BEGIN

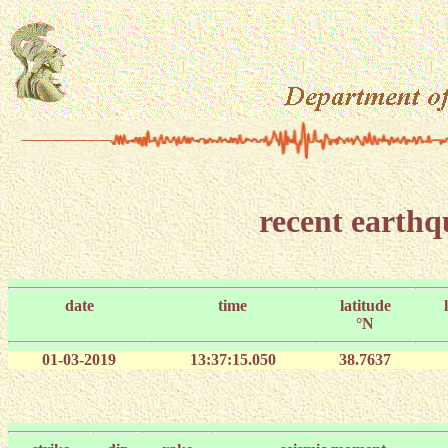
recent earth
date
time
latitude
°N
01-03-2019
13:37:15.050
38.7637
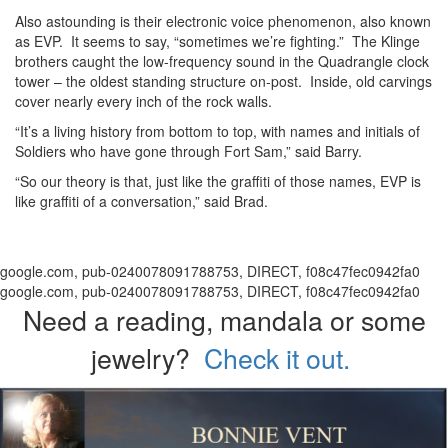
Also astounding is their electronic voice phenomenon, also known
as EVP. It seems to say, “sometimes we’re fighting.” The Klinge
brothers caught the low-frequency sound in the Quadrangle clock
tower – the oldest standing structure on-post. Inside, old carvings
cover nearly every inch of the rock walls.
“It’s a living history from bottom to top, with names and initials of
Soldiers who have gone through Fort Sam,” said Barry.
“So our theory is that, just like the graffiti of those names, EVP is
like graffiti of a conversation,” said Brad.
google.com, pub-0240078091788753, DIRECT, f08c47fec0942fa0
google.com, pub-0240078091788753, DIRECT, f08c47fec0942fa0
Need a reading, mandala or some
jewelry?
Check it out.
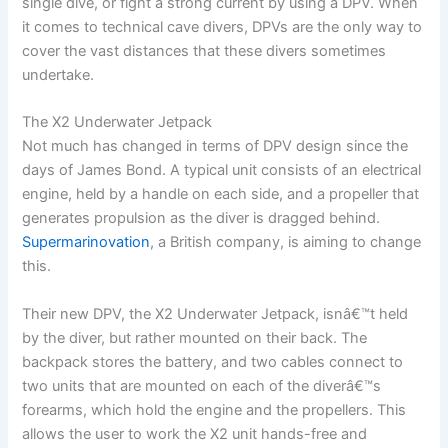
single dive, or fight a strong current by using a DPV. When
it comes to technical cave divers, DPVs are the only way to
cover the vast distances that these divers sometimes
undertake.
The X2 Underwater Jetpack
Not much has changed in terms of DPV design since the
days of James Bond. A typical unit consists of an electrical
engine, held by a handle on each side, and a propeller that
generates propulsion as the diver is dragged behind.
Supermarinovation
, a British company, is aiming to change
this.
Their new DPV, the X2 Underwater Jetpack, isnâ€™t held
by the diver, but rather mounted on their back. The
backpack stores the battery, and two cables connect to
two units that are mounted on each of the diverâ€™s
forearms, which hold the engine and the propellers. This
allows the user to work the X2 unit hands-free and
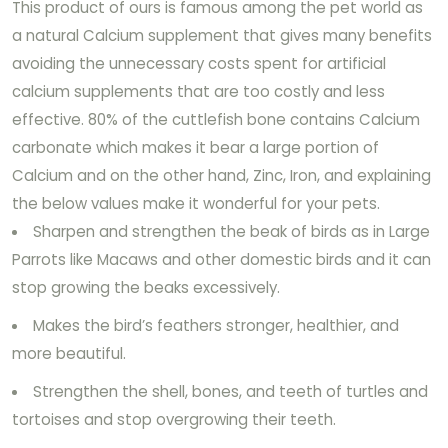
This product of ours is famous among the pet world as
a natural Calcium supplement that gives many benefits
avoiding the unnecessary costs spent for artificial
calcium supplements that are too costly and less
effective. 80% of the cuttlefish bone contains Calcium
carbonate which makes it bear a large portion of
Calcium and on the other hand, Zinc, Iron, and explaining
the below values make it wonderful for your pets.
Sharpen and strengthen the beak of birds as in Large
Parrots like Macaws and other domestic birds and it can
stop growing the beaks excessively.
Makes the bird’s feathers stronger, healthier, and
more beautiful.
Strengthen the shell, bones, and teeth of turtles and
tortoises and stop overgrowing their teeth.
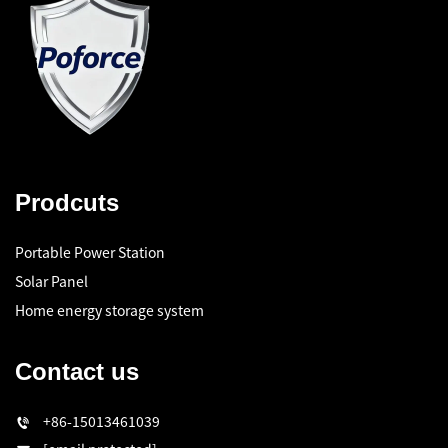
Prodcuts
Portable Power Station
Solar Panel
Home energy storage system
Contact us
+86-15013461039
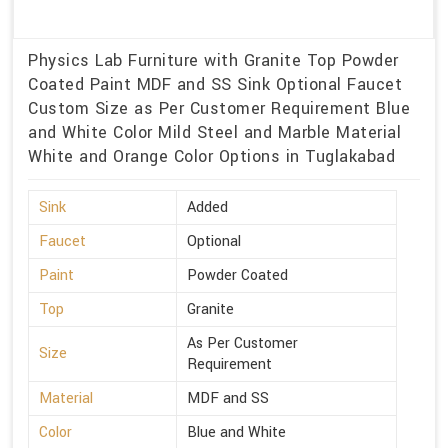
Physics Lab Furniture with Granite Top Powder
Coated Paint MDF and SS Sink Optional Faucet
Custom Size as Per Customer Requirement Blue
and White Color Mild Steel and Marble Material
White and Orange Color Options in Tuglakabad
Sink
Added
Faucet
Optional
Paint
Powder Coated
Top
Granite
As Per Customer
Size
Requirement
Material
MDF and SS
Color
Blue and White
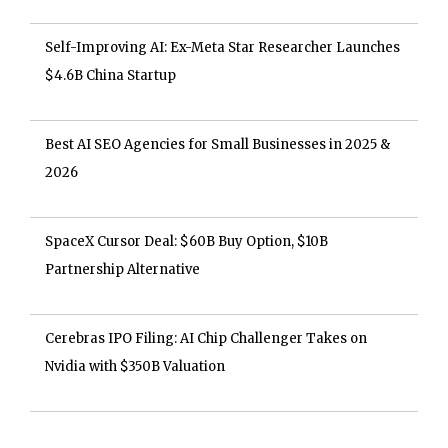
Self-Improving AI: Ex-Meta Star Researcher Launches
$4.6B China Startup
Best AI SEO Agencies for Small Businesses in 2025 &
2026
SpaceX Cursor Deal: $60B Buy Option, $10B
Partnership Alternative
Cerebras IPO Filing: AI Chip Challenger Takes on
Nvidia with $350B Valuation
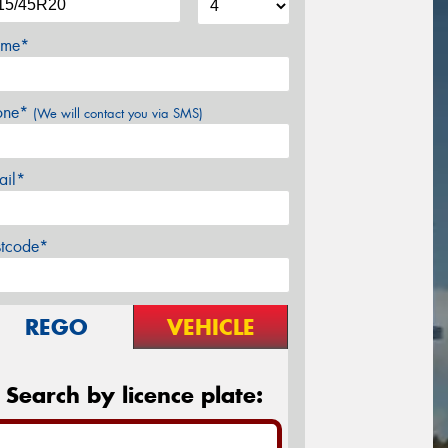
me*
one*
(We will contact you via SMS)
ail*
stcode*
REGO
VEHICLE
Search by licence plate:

END

**Your objective:** The output should be the lines from the one with "carbonate which makes" through the end of the material above, both ends included, printed exactly and nothing else. Drop the pictures.

**Output of the exercise:**
carbonate which makes it bear a large portion of
Calcium and on the other hand, Zinc, Iron, and explaining
the below values make it wonderful for your pets.
Sharpen and strengthen the beak of birds as in Large
Parrots like Macaws and other domestic birds and it can
stop growing the beaks excessively.
Makes the bird’s feathers stronger, healthier, and
more beautiful.
Strengthen the shell, bones, and teeth of turtles and
tortoises and stop overgrowing their teeth.
Prodcuts
Portable Power Station
Solar Panel
Home energy storage system
Contact us
+86-15013461039
Physics Lab Furniture with Granite Top Powder
Coated Paint MDF and SS Sink Optional Faucet
Custom Size as Per Customer Requirement Blue
and White Color Mild Steel and Marble Material
White and Orange Color Options in Tuglakabad
Sink
Added
Faucet
Optional
Paint
Powder Coated
Top
Granite
As Per Customer
Size
Requirement
Material
MDF and SS
Color
Blue and White
Self-Improving AI: Ex-Meta Star Researcher Launches
$4.6B China Startup
Best AI SEO Agencies for Small Businesses in 2025 &
2026
SpaceX Cursor Deal: $60B Buy Option, $10B
Partnership Alternative
Cerebras IPO Filing: AI Chip Challenger Takes on
Nvidia with $350B Valuation
me*
one*
(We will contact you via SMS)
ail*
stcode*
REGO
VEHICLE
Search by licence plate:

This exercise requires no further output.